* _Source document_:
I wanna say right upfront you wanna be a bit careful about adding too much onto your site in terms of ads particularly because it can have a downward effect on your Google search rankings. Google doesn't like it when you put too many ads on your site particularly if they're really up or above the fold, and they can't see any content vault. You wanna be a bit careful there, you don't want to plaster yourself with ads.

But there's such a variety of ways that you can monetize your site. I saw this when I added Chitika. I saw this when I began to added a job board onto ProBlogger. I saw this when I started to create ebooks for my sites, when I started to create other products like courses. I started to promote affiliate products, other people's courses and ebooks. There was a period on ProBlogger when I offered coaching services. There was a period where I did some freelance writing for other sites, that was another income stream.

There's all these different ways that you can explore adding a new income stream onto your site. This is probably one of the things I would encourage those of you who have one or two income streams on their site to begin to think about. Have a look at what other bloggers in your niche are doing. What are they doing to make money from their blogs? You might discover by looking around that they're all using this one type of ad network, or you might discover that they're all promoting this type of affiliate product, or you might discover that there's an opportunity for you to set-up a membership area on your site where you charge a little bit of money per month for some premium content to your community area. Or maybe you could offer some coaching, or maybe you could set-up a mastermind group, or maybe you could set-up a Patreon account. This is where people donate money and you maybe give them some extra bonuses, maybe you could run a little event, maybe a meet-up in your area, or an online event. These are all different income streams that bloggers use at different times.

* _Supplied entries_:
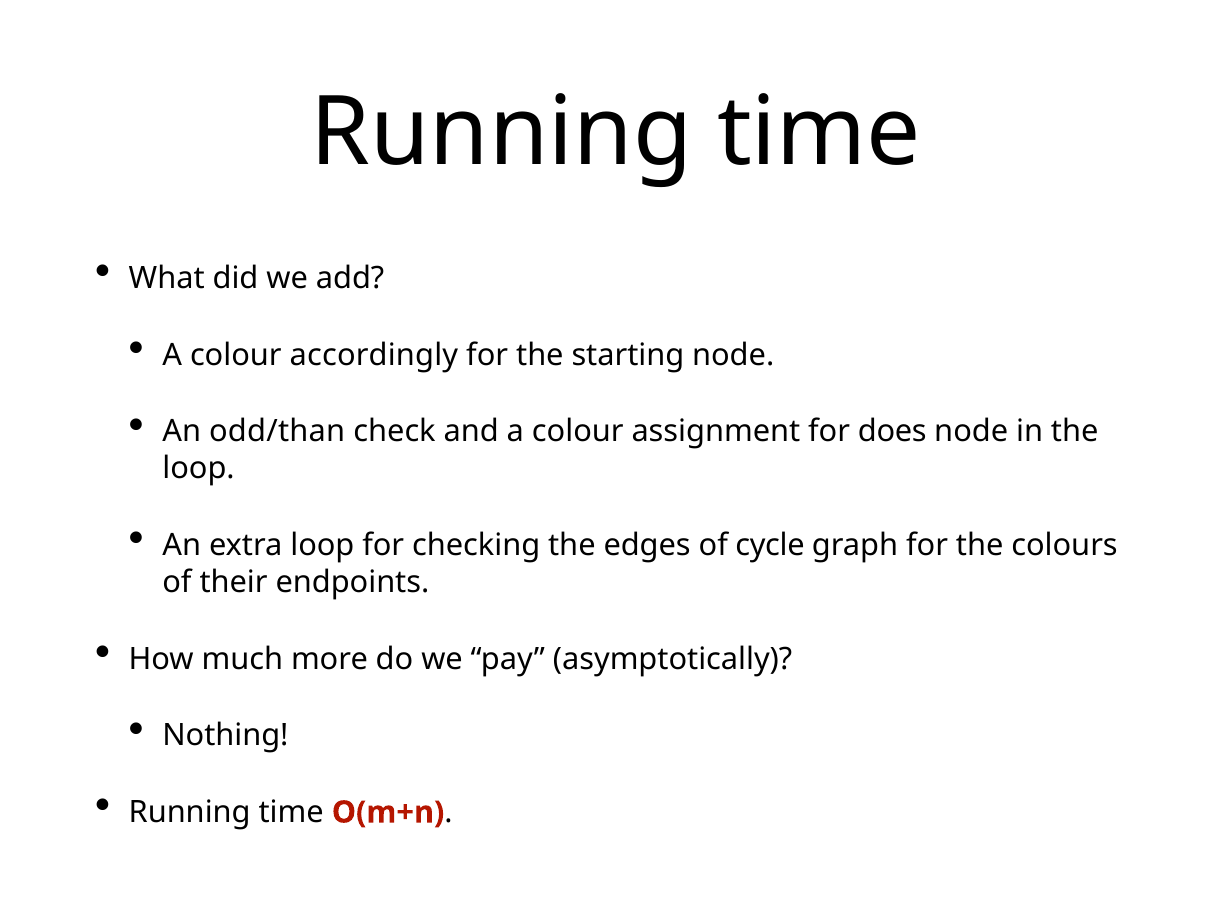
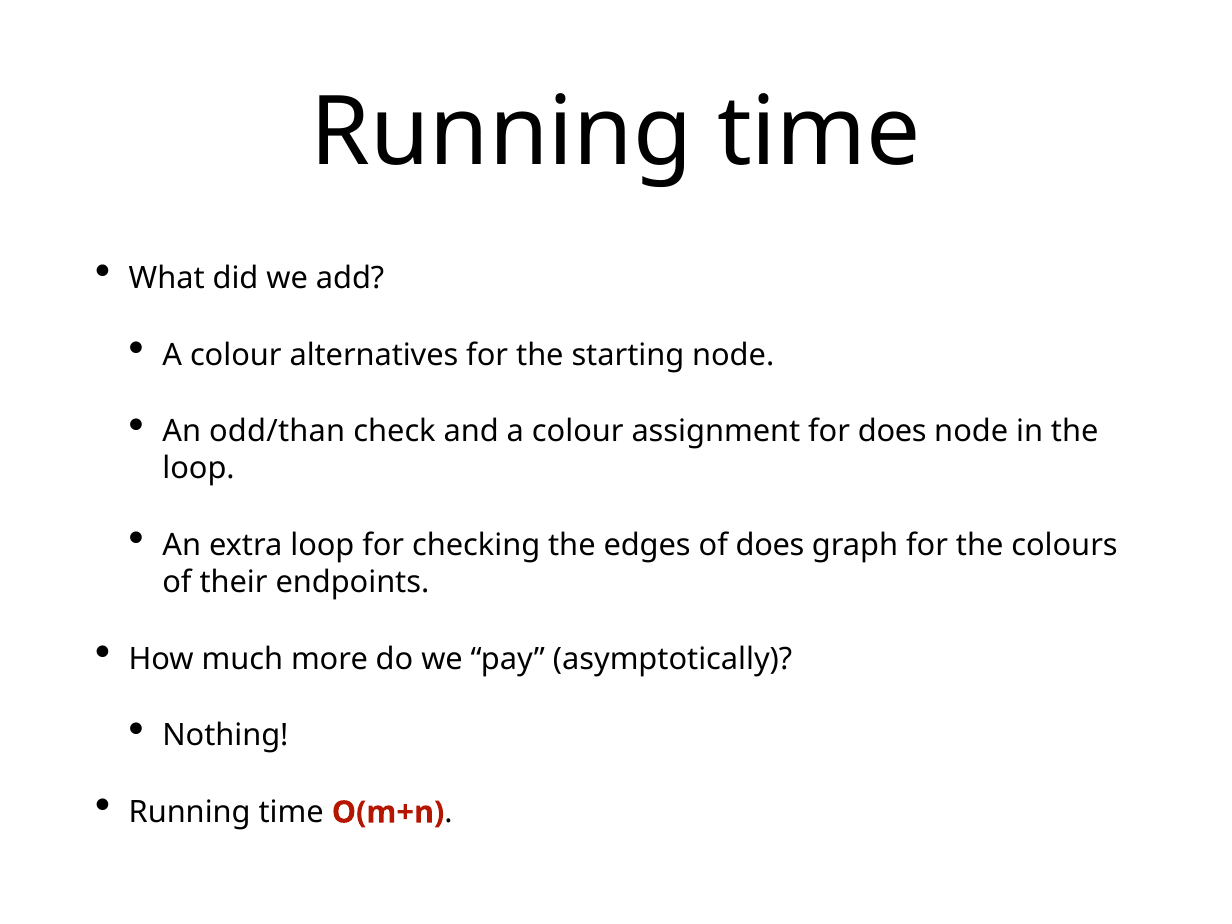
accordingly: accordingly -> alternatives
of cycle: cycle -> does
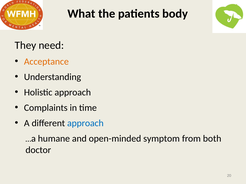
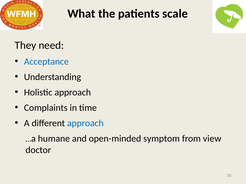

---

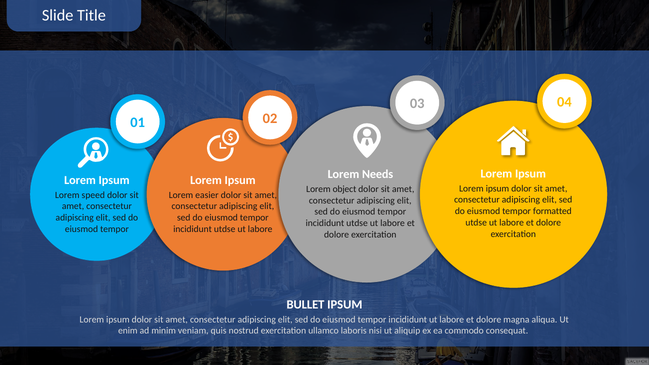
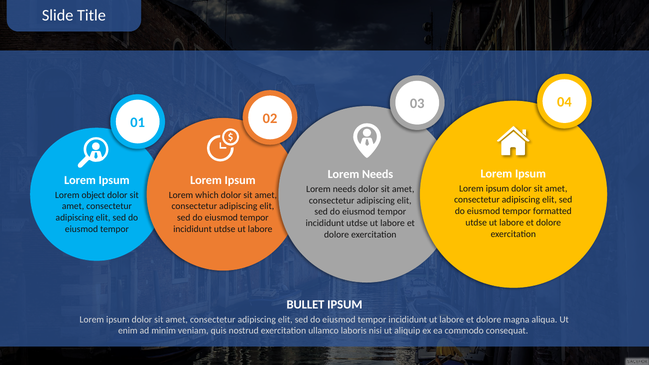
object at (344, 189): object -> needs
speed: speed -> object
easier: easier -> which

* _Required work_:
A – Report only the number of lines in the records that contain the word "object".
B – Carry on the passage about earning money from a blog, beginning right after its final sentence.

* _Answer set_:
A – 2

B –
Again, in today's show notes, I'll link to a money map that I created with 30 or 40 different ways that you can make money from blogging. For me, this was one of the ways that I went from part-time to full time, adding these new income streams into my blog. It wasn't just a matter of doing this or increase my traffic, I actually focused on both of these things, and that had this compound effect as well.

Maybe now is the time to begin to think about adding a new income stream to your blog. But for me, the most powerful one that I ever did is I doubled my income by adding Chitika but that went from $30 to $60 a day. It was significant at the time but it wasn't huge.

For me, the big one was when I began to do ebooks and I began to sell my own products. That's a fairly serious investment of time to create a product of my own but it paid off. I've talked about that first experience on this podcast before – overnight earning $10,000 or $15,000 when I first launched my first ebook. Over that first week, making $70,000 from that ebook. That blew my mind but I have to say that was based upon the first thing I talked about, building the traffic. You're not gonna have those massive results unless you also do number one.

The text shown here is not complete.